Directive Influence

All six hydrogen atoms in benzene rings are equivalent, as we’ve shown. As a result, any substitution that replaces one of these six hydrogen atoms always results in a single mono substituted product. 

When mono-substituted benzene is further substituted, however, the group on the benzene ring influences the incoming attacking groups.

The directional impact of groups refers to the ability of a group already existing in the benzene ring to lead an entering group to a specific place.

The presence of a substituent on the ring has two effects:

Orientation effect: substituents have an impact on the reaction’s orientation. Ortho, para, and meta, the three potential disubstituted products, are not generated in equal amounts.

The position of the second substitution is determined by the nature of the substituents already present on the benzene ring. 

As a result, every group can be classified into one of two categories: ortho-para directing and meta-directing groups.

The reactivity of the aromatic rings is affected by the substituents. Certain substituents energise the ring, making it more reactive than benzene.

Some groups, on the other hand, deactivate the ring, making it less reactive than benzene. 

The –OH group, for example, makes the ring more reactive than benzene in aromatic nitration, but the nitro group makes the ring less reactive.

Benzene Ring Substitution

When mono substituted benzene is electrophilically attacked, the rate of reaction and attack site differ depending on the functional group connected to it. 

Some groups are known as activating groups because they increase the reactivity of the benzene ring, while others are known as deactivating groups because they lower the reactivity.

We further classify these groupings into two categories based on how they influence the incoming electrophile’s attack orientation.

Ortho-para directors enhance electron density in the “ortho” and “para” positions, while meta directors increase electron density in the “meta” position. 

The following are some examples of functional group directional influence in mono substituted benzene:

Ortho-para directing group: 

As previously stated, these groups target “ortho” and “para” locations for electrophilic assault. All activating groups, such as –NH2, –NHR, –NHCOCH3, –OCH3, –CH3, –C2H5, are “ortho-para” directors.

The electron density at ortho and para positions increases due to the benzene ring’s resonance, as shown in the figure. 

As a result, phenols have a strong electrophilic attack affinity in the “ortho” and “para” locations. As a result, the “–OH” group might be classified as an ortho-para director.

The electron density at the “ortho” and “para” positions increases in comparison to the “meta” position due to the benzene ring’s resonance. As a result, halogens, despite being deactivators due to the “-I” action, are ortho-para directors as well.

Meta directing groups: 

These groups direct electrophilic assault on the linked benzene ring’s “meta” locations. Meta directors are generally deactivating groups, such as –NO2, –CN, –CHO, –COR, –COOH, –COOR, –SO3H, and so on.
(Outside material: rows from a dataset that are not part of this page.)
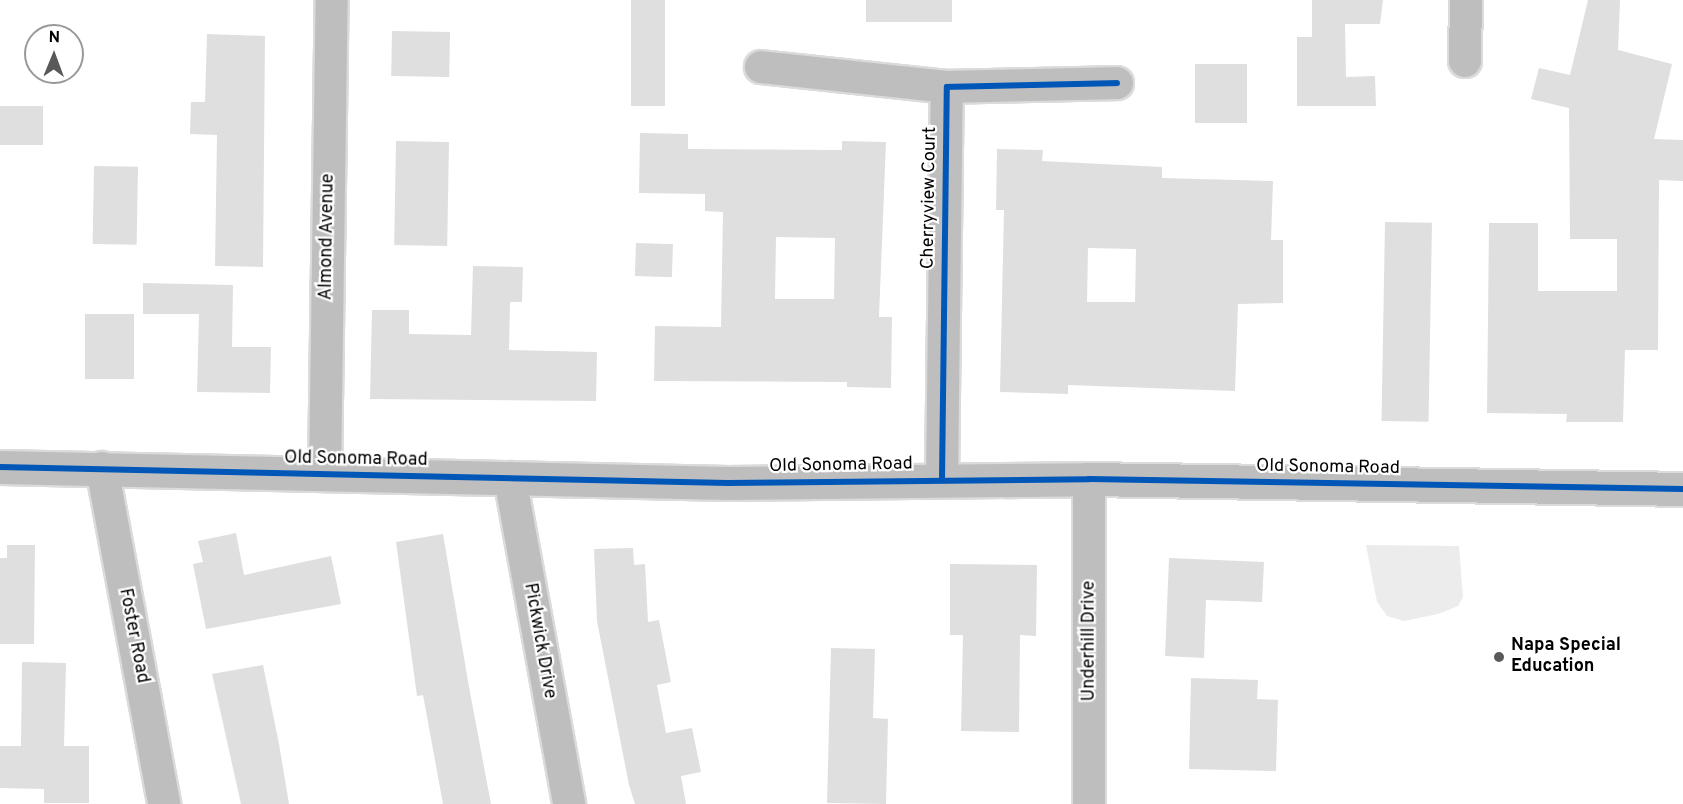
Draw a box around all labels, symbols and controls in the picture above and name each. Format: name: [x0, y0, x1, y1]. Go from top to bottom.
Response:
north arrow: [24, 24, 84, 84]
text: N: [48, 28, 60, 48]
street label: Cherryview Court: [918, 127, 942, 269]
street label: Almond Avenue: [316, 173, 340, 301]
street label: Old Sonoma Road: [284, 448, 428, 472]
street label: Old Sonoma Road: [769, 454, 913, 478]
street label: Old Sonoma Road: [1256, 456, 1400, 480]
street label: Pickwick Drive: [518, 581, 560, 701]
street label: Underhill Drive: [1079, 581, 1101, 701]
street label: Foster Road: [113, 587, 153, 685]
place label: Napa Special Education: [1511, 636, 1621, 678]
marker: Napa Special Education: [1492, 650, 1506, 664]

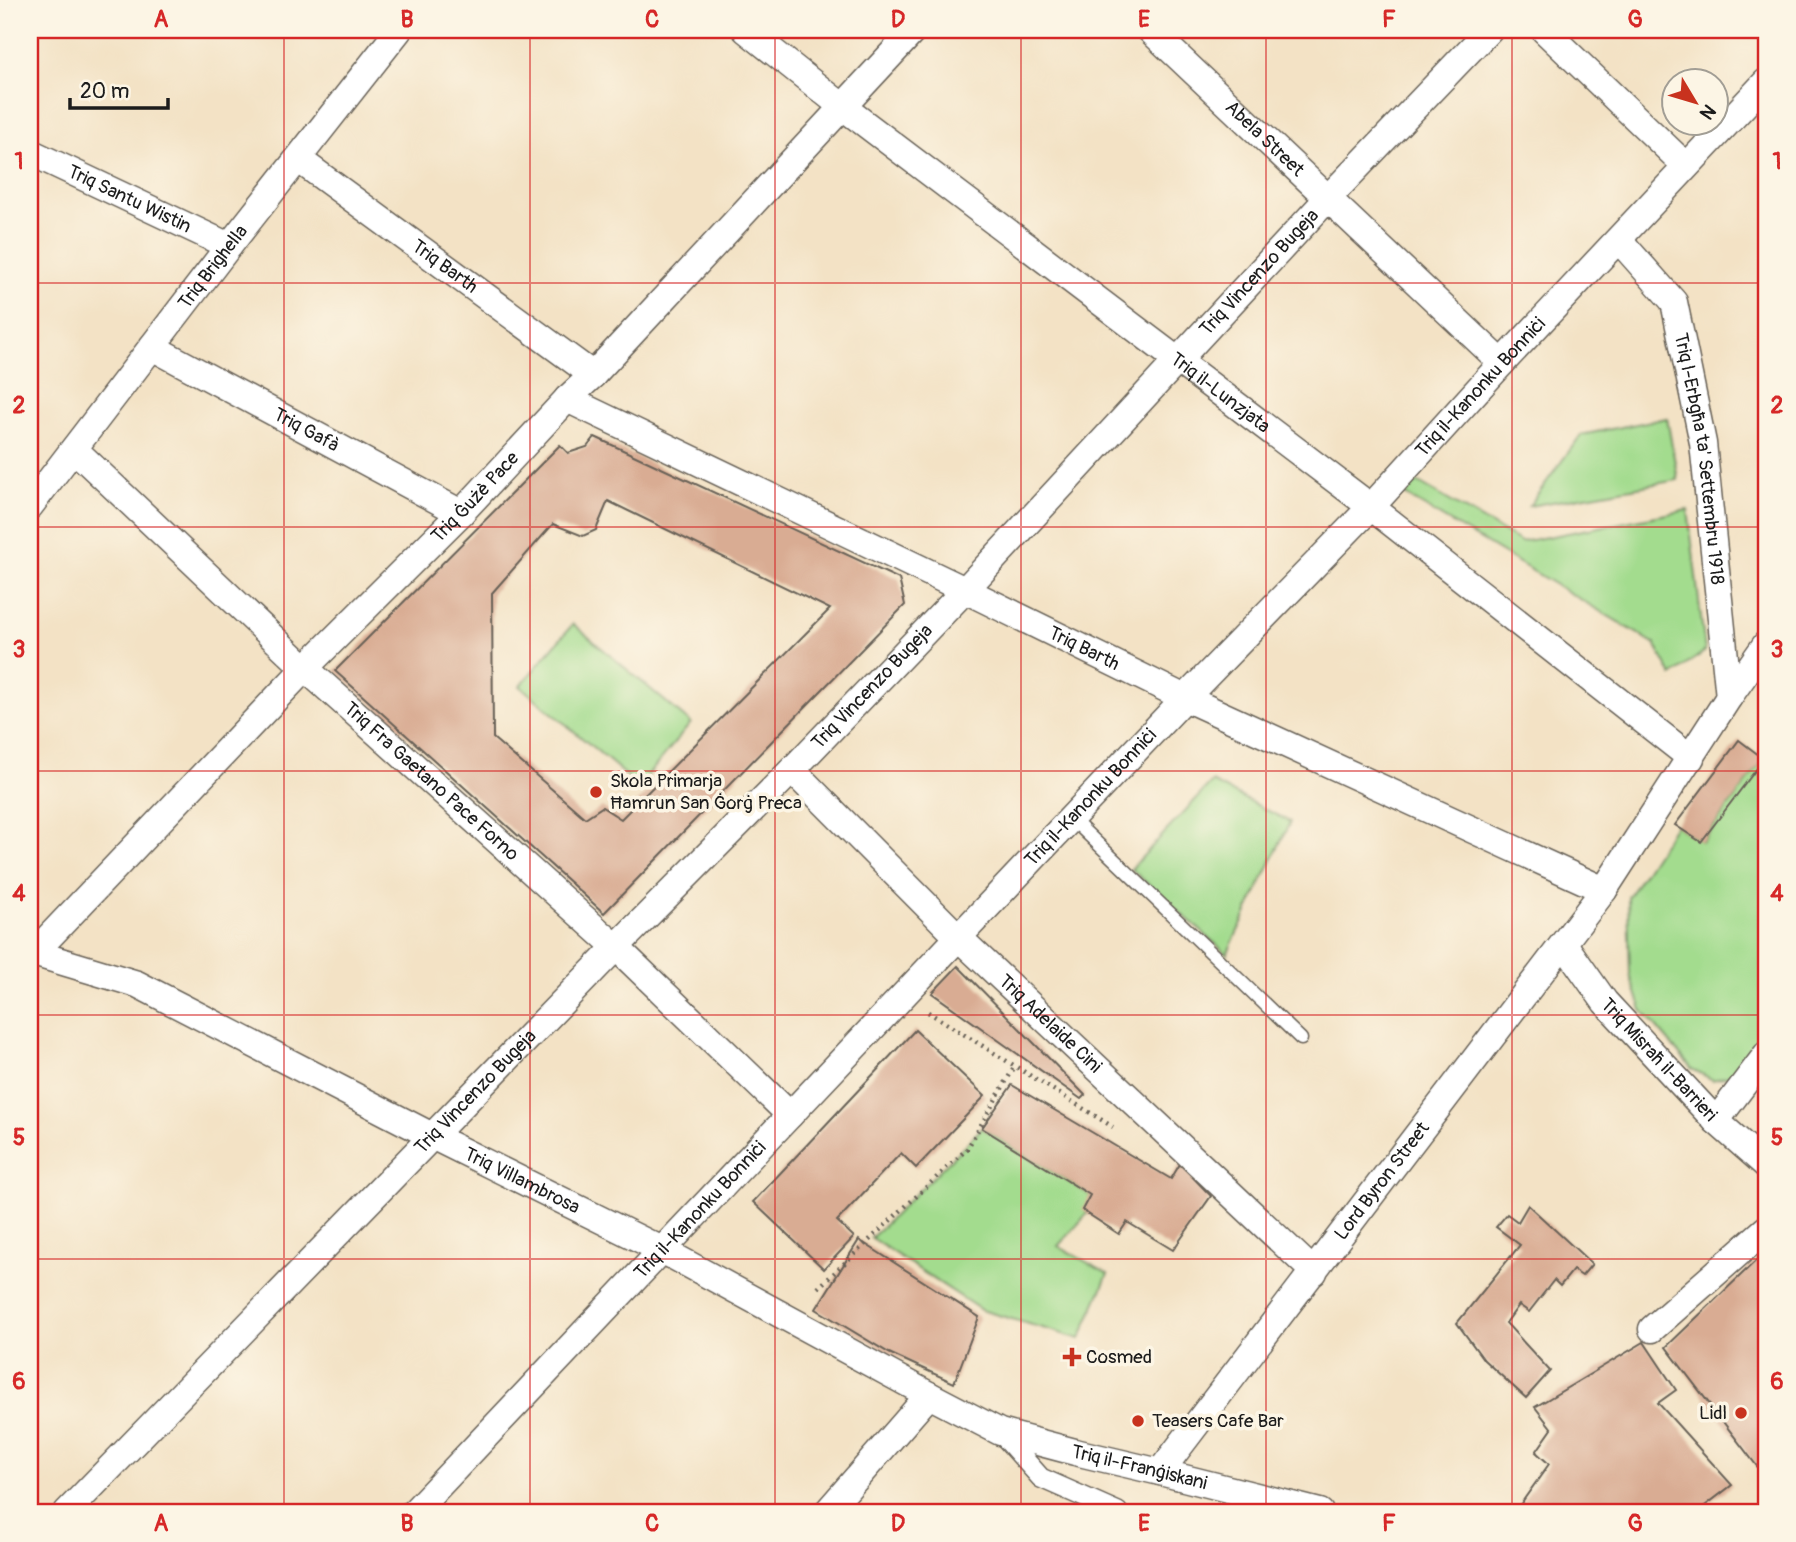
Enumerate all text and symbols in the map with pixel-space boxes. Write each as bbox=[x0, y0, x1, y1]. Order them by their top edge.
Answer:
text: A bbox=[154, 5, 169, 34]
text: B bbox=[400, 5, 414, 34]
text: C bbox=[645, 5, 659, 34]
text: D bbox=[891, 5, 905, 34]
text: E bbox=[1138, 5, 1150, 34]
text: F bbox=[1382, 5, 1396, 34]
text: G bbox=[1627, 5, 1643, 34]
scale bar bbox=[70, 66, 168, 110]
north arrow bbox=[1660, 66, 1730, 136]
text: 20 m bbox=[80, 78, 129, 105]
street label: Abela Street bbox=[1220, 95, 1310, 182]
text: N bbox=[1694, 99, 1721, 124]
text: 1 bbox=[15, 147, 24, 176]
text: 1 bbox=[1773, 147, 1782, 176]
street label: Triq Santu Wistin bbox=[64, 159, 195, 239]
street label: Triq Vincenzo Bugeja bbox=[1194, 204, 1324, 341]
street label: Triq Brighella bbox=[173, 220, 253, 314]
street label: Triq Barth bbox=[407, 234, 483, 299]
street label: Triq il-Kanonku Bonniċi bbox=[1410, 312, 1551, 462]
street label: Triq l-Erbgħa ta' Settembru 1918 bbox=[1669, 331, 1729, 586]
street label: Triq il-Lunzjata bbox=[1165, 347, 1275, 438]
text: 2 bbox=[13, 391, 26, 420]
text: 2 bbox=[1771, 391, 1784, 420]
street label: Triq Gafà bbox=[269, 402, 343, 457]
street label: Triq Ġużè Pace bbox=[426, 446, 525, 548]
street label: Triq Vincenzo Bugeja bbox=[806, 619, 938, 754]
street label: Triq Barth bbox=[1044, 621, 1124, 676]
text: 3 bbox=[13, 635, 25, 664]
text: 3 bbox=[1771, 635, 1783, 664]
street label: Triq Fra Gaetano Pace Forno bbox=[339, 697, 524, 866]
street label: Triq il-Kanonku Bonniċi bbox=[1020, 723, 1162, 872]
place label: Skola Primarja Ħamrun San Ġorġ Preca bbox=[610, 769, 802, 815]
marker: Skola Primarja Ħamrun San Ġorġ Preca bbox=[588, 784, 604, 800]
text: 4 bbox=[12, 879, 26, 908]
text: 4 bbox=[1770, 879, 1784, 908]
street label: Triq Adelaide Cini bbox=[993, 969, 1107, 1078]
street label: Triq Misraħ il-Barrieri bbox=[1595, 993, 1722, 1127]
street label: Triq Vincenzo Bugeja bbox=[409, 1024, 541, 1159]
street label: Lord Byron Street bbox=[1329, 1117, 1435, 1245]
text: 5 bbox=[13, 1123, 25, 1152]
text: 5 bbox=[1771, 1123, 1783, 1152]
street label: Triq il-Kanonku Bonniċi bbox=[629, 1136, 771, 1284]
street label: Triq Villambrosa bbox=[460, 1142, 584, 1219]
place label: Cosmed bbox=[1086, 1345, 1152, 1369]
marker: Cosmed bbox=[1064, 1349, 1080, 1365]
text: 6 bbox=[12, 1367, 26, 1396]
text: 6 bbox=[1770, 1367, 1784, 1396]
place label: Lidl bbox=[1699, 1401, 1727, 1425]
marker: Lidl bbox=[1733, 1405, 1749, 1421]
place label: Teasers Cafe Bar bbox=[1152, 1409, 1284, 1433]
marker: Teasers Cafe Bar bbox=[1130, 1413, 1146, 1429]
street label: Triq il-Franġiskani bbox=[1069, 1440, 1210, 1495]
text: A bbox=[154, 1509, 169, 1538]
text: B bbox=[400, 1509, 414, 1538]
text: C bbox=[645, 1509, 659, 1538]
text: D bbox=[891, 1509, 905, 1538]
text: E bbox=[1138, 1509, 1150, 1538]
text: F bbox=[1382, 1509, 1396, 1538]
text: G bbox=[1627, 1509, 1643, 1538]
The nitro group is a ring deactivating group, meaning it lowers the electron density of the connected benzene ring. 

The electron density at the “meta” position is quite high in comparison to the “ortho” and “para” positions, as shown in the figure. 

As a result, these groups are known as meta directors because they allow electrophilic replacement of the ring at “meta” places.

Toxicity and Carcinogenicity:

Benzene and polynuclear hydrocarbons with more than two benzene rings fused together are poisonous and carcinogenic. 

Incomplete combustion of organic materials such as tobacco, coal, and petroleum produces these.

These are subjected to a variety of metabolic processes that damage DNA and result in cancer.

Conclusion

Ortho and para directing groups are electron releasing groups that guide the incoming group to ortho and para locations, 

where the electron density is higher. As a result, electrophilic substitution occurs primarily at these locations. At certain positions, the aromatic ring becomes reactive.

The electron density is lower in the meta state, hence it is less reactive. The electron withdrawing groups, on the other hand, are meta directing.